Office of Applied Complexity

The Office of Applied Complexity helps non-academic organizations and individuals access actionable insights from SFI’s scientific work. Examples of complexity science’s real-world impact can be found here. Our office partners with corporations, government agencies, NGOs, nonprofits, and individuals. These partnerships help us better understand how complexity science can meaningfully impact the broader world. We then identify the areas of complexity research that are most relevant to particular challenges and develop strategies to translate and disseminate our science accordingly.

 

Types of Engagement

Applied Complexity partnerships fall into two broad categories: partnerships with organizations and partnerships with individuals. The Applied Complexity Network (ACtioN) is our most common vehicle for collaborating at the organizational level. ACtioN helps members cultivate an understanding of complexity within their organizations.

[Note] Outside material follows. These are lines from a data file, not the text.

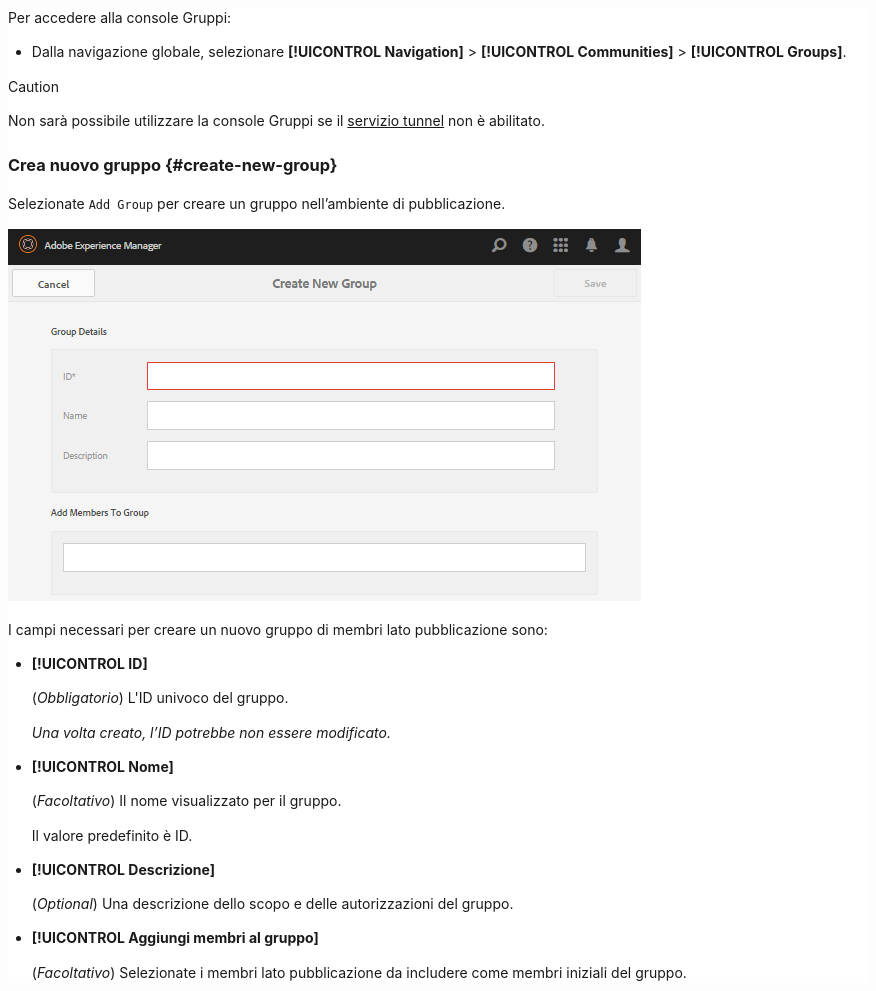 Per accedere alla console Gruppi:
* Dalla navigazione globale, selezionare **[!UICONTROL Navigation]** > **[!UICONTROL Communities]** > **[!UICONTROL Groups]**.

>[!CAUTION]
>
>Non sarà possibile utilizzare la console Gruppi se il [servizio tunnel](deploy-communities.md#tunnel-service-on-author) non è abilitato.

### Crea nuovo gruppo {#create-new-group}

Selezionate `Add Group` per creare un gruppo nell’ambiente di pubblicazione.

![group-console1](assets/group-console1.png)

I campi necessari per creare un nuovo gruppo di membri lato pubblicazione sono:

* **[!UICONTROL ID]**

   (*Obbligatorio*) L&#39;ID univoco del gruppo.

   *Una volta creato, l’ID potrebbe non essere modificato.*

* **[!UICONTROL Nome]**

   (*Facoltativo*) Il nome visualizzato per il gruppo.

   Il valore predefinito è ID.

* **[!UICONTROL Descrizione]**

   (*Optional*) Una descrizione dello scopo e delle autorizzazioni del gruppo.

* **[!UICONTROL Aggiungi membri al gruppo]**

   (*Facoltativo*) Selezionate i membri lato pubblicazione da includere come membri iniziali del gruppo.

Through Topical meetings, ACtioN also cultivates a community in which Institutional scholars and membership leadership teams jointly consider the applications of complexity science’s newest insights. The Studio program enables members to send a team to the Institute to work intensely with SFI scholars on the application of complexity science to a specific problem. By sponsoring a Translational Fellow, select members can leverage bespoke access to emerging science. Through the Pequod Project we also provide select donors with access to insights about applied complexity. 

 

First Law of Applied Complexity

"A robot may not injure a human being or, through inaction, allow a human being to come to harm." - Isaac Asimov

All activity conducted by the Office of Applied Complexity is governed by the following philosophy: SFI is first and foremost a scientific research institute. As such, no Applied Complexity activity can ever be allowed to diminish, or in any way pervert, the quality, integrity, and direction of pure scientific inquiry at SFI. This philosophy is more meaningful than it might seem at first blush. Not unlike Asimov’s famed first law of robotics, preserving the sanctity of SFI's scientific enterprise governs all Applied Complexity activities.